Overview
Data Analytics is an exciting field of rapid developments. Data is everywhere and continuing to grow massively, creating huge growth in demand for qualified experts to be able to extract the real benefit from the data.
The role of a data scientist is highly diverse overlapping many areas from computer science, to the fundamentals of mathematics, statistics, modelling and analytics while also requiring the right skills to be able to see the detail, solve the problem (having specified the problem!), and communicate effectively the findings to colleagues to empower them to make decisions.
The diversity of data analytics opens up many job opportunities from working in software companies, healthcare, banking, insurance, policing, tech companies to applying your knowledge to intelligent buildings and behaviour analytics of customers.
The programme provides a balanced route to learning through a blend of academic study and lab sessions, with a heavy focus on practical engagement with industry. In the first and second semesters, you will study 6 modules full-time which include opportunities for blended and collaborative learning. In the third semester you will undertake a significant industry based project.
Data Analytics highlights
Please note: Applications for this course, received after 30th June may not be accepted. A deposit will be required to secure a place.
Industry Links
•Special features of the course include the Analytics in Action module and the commitment of industry to provide real data for "Analytathons" and projects. The module offers real world examples of data analytics presented by the industry experts working alongside the academics who will provide the theory, and the unique provision of this course across many academic disciplines in the University.
World Class Facilities
•The Frontiers in Analytics module shows off some of latest state-of-the-art techniques analytics in particular in Visual Analytics and Behavioural Analytics.
Student Experience
•This course is unique having been developed from engagement with industry rather than the traditional academic subject areas. The key core skills that a data scientist needs have been clearly defined and forms the basis for the course. As a result, there are no optional modules or choice as it is essential that in order to produce the "all rounded" data scientist that all these skills are packaged into each individual.
Course Details
The aim of the programme is to offer a multi-disciplinary education in data analytics that prepares graduates with key knowledge, skills and competencies necessary for employment in analytics and data science positions. In particular, the programme aims to provide students with:
Comprehensive knowledge and understanding of the fundamental principles of statistics and computer science that underpin analytics.
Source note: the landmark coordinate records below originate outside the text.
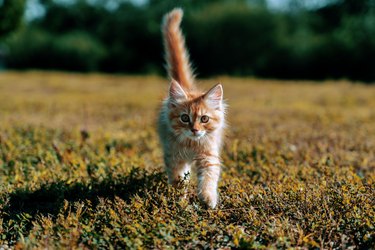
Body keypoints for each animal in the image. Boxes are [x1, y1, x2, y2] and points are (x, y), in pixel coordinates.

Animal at [158, 7, 226, 208]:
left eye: (204, 119)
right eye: (184, 118)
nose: (195, 130)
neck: (191, 145)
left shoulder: (209, 157)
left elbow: (208, 179)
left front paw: (208, 199)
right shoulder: (174, 158)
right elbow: (178, 180)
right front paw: (179, 199)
Advanced knowledge and practical skills in the theory and practice of analytics.
The necessary skills, tools and techniques needed to embark on careers in data analytics and data science.
Skills in a range of practices, processes, tools and methods applicable to analytics in commercial and research contexts.
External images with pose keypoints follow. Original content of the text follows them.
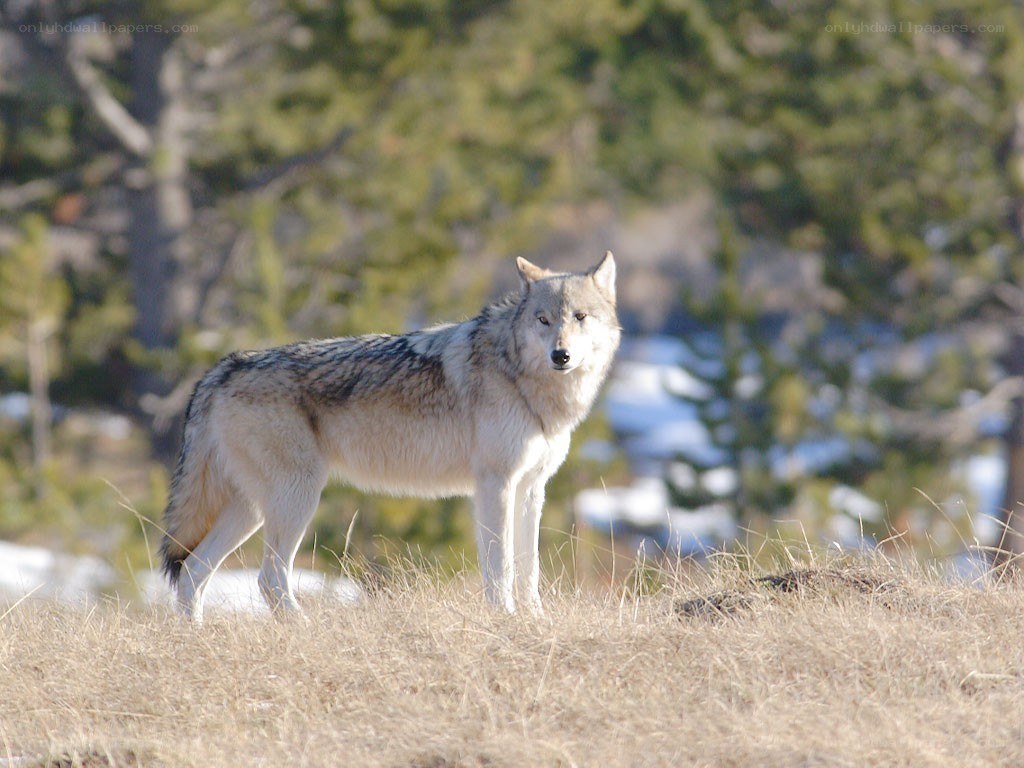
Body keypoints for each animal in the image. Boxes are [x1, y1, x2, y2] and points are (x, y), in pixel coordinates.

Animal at [160, 252, 619, 619]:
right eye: (543, 319)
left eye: (579, 317)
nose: (561, 355)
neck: (521, 377)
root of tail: (223, 367)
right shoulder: (496, 484)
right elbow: (501, 566)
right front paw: (504, 619)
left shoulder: (530, 488)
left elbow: (529, 569)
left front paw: (534, 620)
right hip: (297, 500)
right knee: (269, 578)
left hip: (253, 510)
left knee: (193, 574)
Timely exposure to, and practical experience in, a range of current software packages and emerging new applications of analytics.
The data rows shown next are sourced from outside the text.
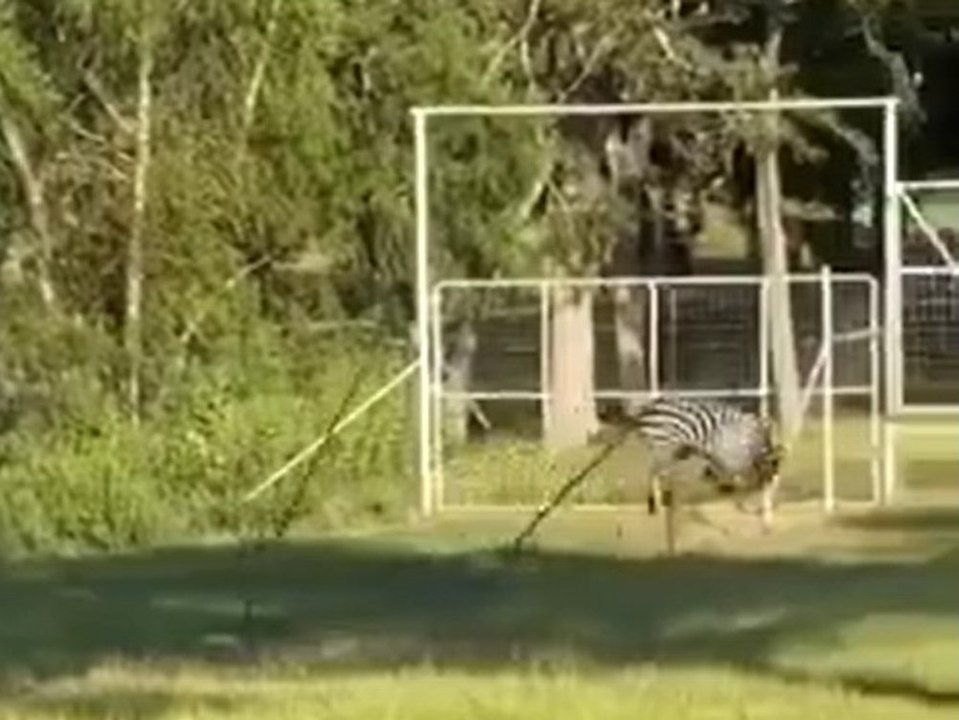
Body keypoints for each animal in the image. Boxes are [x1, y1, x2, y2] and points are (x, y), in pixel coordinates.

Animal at [627, 397, 785, 550]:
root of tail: (648, 408)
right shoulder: (731, 459)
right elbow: (739, 483)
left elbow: (737, 482)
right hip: (663, 447)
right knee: (656, 473)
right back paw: (659, 506)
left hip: (666, 450)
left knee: (657, 473)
Opportunities for the development of practical skills in a commercial context.
Learning and Teaching
Students must complete modules in block delivery mode where each module runs in blocks of 4 weeks in a sequential manner where at any one time, the student is working on only one module. Week 1 of block delivery mode requires students to carry out background reading and preparation work in advance of week 2 of each block which requires students to attend lectures/labs Monday –Friday 9am-5pm.
Weeks 3 and 4 of each block are for project and coursework. Full-time students are expected to be present at Queen's during weeks 2, 6, 10, 14, 18 and 22 of the academic year.
In the four week duration of a module, there will be an intensive week the schedule will consists of 9am-5pm with approximately equal numbers of lectures (in the mornings) and labs (in the afternoons).